Stored items

########################################

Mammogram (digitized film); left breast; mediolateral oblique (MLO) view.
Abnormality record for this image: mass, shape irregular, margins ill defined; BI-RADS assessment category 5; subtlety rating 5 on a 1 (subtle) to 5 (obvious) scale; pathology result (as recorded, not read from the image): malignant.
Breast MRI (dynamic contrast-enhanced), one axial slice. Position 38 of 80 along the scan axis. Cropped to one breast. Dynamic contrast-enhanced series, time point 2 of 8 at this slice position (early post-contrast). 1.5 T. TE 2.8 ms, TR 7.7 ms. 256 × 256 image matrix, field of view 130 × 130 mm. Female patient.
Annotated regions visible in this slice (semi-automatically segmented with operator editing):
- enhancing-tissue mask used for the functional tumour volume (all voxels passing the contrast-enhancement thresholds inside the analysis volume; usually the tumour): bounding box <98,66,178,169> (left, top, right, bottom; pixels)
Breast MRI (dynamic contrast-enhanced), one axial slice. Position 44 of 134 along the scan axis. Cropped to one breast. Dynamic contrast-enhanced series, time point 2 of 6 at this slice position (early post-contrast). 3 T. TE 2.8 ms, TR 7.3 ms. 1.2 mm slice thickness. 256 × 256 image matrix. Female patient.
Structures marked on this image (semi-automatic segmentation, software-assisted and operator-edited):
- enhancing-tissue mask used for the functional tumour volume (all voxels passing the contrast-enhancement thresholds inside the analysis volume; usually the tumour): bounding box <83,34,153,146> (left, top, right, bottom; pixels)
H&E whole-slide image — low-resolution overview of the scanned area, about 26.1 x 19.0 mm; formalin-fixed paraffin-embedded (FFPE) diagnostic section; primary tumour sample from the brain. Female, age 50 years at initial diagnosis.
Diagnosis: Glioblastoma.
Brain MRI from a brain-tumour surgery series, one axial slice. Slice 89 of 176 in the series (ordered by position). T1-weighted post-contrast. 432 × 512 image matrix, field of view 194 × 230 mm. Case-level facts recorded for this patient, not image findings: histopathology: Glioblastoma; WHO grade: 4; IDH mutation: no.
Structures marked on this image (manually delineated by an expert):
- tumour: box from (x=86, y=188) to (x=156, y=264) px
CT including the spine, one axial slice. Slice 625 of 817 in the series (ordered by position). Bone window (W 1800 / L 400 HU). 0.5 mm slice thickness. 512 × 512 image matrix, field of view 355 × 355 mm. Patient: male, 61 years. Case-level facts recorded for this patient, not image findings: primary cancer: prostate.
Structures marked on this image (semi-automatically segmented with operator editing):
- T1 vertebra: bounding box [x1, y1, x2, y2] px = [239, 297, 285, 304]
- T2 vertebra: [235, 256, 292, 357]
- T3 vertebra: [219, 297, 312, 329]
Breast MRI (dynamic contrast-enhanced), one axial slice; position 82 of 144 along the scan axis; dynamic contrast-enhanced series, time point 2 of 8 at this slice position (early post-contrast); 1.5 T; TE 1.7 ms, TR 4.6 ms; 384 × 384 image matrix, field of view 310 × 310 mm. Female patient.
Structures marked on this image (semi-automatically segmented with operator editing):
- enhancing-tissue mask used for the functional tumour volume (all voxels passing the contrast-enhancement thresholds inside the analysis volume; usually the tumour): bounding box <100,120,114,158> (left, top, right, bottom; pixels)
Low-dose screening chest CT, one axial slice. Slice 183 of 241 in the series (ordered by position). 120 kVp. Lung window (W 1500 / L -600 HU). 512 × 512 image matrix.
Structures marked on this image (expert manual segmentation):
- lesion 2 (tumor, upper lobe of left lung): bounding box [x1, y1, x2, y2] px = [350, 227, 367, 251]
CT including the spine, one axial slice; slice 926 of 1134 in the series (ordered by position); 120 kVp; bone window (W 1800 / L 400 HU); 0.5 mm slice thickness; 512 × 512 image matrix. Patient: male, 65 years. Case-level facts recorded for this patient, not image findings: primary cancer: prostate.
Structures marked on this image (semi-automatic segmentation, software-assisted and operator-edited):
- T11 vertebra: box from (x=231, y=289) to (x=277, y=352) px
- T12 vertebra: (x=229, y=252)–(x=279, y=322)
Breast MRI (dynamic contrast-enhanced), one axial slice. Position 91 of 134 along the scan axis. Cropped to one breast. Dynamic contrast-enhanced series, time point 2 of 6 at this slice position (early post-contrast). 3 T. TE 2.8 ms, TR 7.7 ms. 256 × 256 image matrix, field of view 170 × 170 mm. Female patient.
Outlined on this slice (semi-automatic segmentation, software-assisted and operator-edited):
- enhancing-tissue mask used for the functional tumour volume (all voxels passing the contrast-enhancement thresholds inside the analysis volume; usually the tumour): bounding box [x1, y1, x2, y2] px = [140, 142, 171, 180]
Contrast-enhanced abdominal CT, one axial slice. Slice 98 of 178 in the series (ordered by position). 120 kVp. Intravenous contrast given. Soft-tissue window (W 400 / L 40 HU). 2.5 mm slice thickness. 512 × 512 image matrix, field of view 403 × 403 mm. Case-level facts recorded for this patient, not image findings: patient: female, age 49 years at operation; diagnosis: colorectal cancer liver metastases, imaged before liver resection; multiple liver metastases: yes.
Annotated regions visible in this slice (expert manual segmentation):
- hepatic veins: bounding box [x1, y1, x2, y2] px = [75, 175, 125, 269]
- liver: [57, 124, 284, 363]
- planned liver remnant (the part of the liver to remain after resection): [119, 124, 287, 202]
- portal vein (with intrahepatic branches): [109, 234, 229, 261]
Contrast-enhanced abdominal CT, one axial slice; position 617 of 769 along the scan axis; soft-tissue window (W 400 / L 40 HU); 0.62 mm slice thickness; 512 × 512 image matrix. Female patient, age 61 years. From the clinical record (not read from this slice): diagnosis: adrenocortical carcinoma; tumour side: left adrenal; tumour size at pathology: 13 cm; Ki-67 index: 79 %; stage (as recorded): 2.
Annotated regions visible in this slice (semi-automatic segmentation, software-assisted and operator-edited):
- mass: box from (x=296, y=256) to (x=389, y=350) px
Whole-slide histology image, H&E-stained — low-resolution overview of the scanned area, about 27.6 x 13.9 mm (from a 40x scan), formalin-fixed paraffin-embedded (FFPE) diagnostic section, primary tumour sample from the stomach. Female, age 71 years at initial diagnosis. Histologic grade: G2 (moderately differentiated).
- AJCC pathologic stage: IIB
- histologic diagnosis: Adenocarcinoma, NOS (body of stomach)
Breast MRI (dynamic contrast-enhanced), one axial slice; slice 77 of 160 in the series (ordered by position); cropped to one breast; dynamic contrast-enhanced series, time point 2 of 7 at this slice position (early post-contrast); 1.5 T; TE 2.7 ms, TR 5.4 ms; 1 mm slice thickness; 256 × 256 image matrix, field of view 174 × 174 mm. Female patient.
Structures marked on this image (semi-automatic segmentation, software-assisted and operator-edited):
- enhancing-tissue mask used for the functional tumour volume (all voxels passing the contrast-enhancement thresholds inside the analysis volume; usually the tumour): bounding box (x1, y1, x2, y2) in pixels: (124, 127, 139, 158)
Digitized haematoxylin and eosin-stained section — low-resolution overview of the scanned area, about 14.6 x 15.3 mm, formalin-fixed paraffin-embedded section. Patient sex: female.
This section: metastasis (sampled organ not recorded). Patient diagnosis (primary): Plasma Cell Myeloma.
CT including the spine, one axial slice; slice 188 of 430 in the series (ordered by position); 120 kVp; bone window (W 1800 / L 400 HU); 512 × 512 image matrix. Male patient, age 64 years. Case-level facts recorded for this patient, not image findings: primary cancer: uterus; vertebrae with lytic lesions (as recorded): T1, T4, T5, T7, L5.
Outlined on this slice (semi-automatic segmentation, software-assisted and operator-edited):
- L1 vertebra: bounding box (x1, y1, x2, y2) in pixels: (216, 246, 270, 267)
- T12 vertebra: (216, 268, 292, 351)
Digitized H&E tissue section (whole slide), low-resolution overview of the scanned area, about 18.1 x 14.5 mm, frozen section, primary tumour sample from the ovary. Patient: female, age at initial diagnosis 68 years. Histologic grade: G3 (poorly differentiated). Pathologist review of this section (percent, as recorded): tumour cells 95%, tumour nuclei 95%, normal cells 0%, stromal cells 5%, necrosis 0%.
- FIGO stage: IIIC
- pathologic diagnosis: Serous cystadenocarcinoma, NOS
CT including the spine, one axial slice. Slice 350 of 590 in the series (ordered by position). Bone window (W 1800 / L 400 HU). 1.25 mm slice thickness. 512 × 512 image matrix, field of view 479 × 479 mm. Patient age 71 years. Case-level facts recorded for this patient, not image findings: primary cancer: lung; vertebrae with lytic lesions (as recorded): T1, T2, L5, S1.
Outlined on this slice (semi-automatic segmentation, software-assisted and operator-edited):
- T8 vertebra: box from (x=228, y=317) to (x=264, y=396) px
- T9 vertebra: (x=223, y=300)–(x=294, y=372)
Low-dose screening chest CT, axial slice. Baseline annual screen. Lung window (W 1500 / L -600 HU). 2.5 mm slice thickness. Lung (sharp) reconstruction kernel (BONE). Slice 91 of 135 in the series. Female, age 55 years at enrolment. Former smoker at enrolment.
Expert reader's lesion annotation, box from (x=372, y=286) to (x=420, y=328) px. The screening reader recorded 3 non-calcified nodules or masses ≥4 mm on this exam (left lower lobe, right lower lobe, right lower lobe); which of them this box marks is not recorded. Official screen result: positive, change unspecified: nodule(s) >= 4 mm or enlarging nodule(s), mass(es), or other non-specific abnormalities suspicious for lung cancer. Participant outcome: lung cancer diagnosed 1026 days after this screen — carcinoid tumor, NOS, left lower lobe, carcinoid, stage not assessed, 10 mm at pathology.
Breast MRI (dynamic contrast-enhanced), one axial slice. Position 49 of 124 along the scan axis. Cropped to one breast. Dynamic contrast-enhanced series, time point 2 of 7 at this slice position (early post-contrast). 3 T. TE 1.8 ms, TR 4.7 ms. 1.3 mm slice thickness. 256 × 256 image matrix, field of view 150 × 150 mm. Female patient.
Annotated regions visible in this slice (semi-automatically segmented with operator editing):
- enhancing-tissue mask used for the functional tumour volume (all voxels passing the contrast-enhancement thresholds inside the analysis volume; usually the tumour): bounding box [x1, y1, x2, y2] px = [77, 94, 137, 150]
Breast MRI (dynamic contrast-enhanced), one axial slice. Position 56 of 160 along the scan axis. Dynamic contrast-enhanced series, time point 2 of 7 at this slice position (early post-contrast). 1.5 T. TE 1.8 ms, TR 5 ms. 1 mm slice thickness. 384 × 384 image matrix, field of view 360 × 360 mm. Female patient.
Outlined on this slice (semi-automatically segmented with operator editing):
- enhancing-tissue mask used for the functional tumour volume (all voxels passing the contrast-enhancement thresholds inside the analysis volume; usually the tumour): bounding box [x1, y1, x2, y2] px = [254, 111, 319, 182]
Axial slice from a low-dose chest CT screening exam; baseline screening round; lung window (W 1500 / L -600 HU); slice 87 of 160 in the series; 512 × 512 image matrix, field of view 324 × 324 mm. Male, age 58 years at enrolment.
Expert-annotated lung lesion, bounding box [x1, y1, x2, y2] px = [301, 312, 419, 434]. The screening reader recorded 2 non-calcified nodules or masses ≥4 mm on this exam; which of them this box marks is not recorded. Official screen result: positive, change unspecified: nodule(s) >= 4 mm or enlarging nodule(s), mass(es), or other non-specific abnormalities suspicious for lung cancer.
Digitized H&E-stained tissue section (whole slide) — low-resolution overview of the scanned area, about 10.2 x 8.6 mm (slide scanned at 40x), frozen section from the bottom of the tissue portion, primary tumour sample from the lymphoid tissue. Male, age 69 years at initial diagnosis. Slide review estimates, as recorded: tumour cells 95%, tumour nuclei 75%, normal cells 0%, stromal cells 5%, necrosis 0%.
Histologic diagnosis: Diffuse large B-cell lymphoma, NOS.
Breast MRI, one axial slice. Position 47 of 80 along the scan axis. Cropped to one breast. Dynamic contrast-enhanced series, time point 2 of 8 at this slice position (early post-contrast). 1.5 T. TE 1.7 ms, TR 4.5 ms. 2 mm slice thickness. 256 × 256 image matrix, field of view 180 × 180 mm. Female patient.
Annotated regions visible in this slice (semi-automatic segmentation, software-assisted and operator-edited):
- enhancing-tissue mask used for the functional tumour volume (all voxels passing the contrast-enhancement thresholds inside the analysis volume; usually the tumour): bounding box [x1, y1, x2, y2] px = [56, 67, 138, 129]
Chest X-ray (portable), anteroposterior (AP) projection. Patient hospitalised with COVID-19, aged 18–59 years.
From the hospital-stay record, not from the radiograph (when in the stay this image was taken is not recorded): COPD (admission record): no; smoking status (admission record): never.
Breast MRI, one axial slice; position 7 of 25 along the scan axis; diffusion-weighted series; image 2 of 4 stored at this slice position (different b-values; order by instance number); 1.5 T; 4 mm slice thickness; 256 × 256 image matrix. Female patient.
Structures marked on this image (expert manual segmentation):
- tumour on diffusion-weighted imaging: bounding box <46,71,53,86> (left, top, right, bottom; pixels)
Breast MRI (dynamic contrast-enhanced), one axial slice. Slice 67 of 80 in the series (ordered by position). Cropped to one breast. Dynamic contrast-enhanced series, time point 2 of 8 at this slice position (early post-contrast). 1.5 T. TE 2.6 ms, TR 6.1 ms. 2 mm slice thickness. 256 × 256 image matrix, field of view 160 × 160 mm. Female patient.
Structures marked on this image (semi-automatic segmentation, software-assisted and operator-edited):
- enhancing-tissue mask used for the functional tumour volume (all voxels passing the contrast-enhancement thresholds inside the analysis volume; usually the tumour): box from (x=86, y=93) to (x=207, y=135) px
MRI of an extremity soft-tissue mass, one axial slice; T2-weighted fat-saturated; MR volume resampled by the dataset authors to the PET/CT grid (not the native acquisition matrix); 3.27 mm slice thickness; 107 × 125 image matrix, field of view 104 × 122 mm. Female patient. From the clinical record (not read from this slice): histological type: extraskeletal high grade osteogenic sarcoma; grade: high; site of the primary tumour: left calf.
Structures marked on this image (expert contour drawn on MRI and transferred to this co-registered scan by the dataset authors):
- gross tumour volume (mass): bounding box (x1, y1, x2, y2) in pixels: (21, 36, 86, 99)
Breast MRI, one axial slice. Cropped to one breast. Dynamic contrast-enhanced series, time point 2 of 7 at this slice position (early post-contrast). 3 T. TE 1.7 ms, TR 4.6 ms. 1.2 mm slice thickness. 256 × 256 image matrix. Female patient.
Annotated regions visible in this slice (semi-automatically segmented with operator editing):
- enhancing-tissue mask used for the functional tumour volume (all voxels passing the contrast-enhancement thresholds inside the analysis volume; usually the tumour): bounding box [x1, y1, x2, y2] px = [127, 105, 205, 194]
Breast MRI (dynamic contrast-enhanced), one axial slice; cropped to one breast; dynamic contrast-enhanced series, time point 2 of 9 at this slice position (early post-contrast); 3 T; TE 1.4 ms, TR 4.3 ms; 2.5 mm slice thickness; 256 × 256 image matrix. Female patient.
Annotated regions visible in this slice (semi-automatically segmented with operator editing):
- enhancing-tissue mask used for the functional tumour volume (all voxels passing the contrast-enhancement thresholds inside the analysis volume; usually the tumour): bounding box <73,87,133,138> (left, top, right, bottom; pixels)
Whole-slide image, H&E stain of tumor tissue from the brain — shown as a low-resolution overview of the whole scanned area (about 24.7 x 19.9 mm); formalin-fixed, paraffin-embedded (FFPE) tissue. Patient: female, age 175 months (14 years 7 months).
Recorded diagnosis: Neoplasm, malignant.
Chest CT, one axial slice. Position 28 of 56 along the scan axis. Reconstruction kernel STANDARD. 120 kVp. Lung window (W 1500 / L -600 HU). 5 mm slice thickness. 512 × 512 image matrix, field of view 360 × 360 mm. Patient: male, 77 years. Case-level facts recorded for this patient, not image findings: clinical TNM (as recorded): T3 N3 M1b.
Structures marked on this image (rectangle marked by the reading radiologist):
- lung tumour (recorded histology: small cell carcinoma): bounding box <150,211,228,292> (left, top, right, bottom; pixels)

########################################

- What is expected -
Your task for the entries above: copy exactly the span starting with the line with "Annotated regions visible in this slice (expert" and going on through the line with "- portal vein", both lines included, and nothing else.

- Answer for this exercise -
Annotated regions visible in this slice (expert manual segmentation):
- hepatic veins: bounding box [x1, y1, x2, y2] px = [75, 175, 125, 269]
- liver: [57, 124, 284, 363]
- planned liver remnant (the part of the liver to remain after resection): [119, 124, 287, 202]
- portal vein (with intrahepatic branches): [109, 234, 229, 261]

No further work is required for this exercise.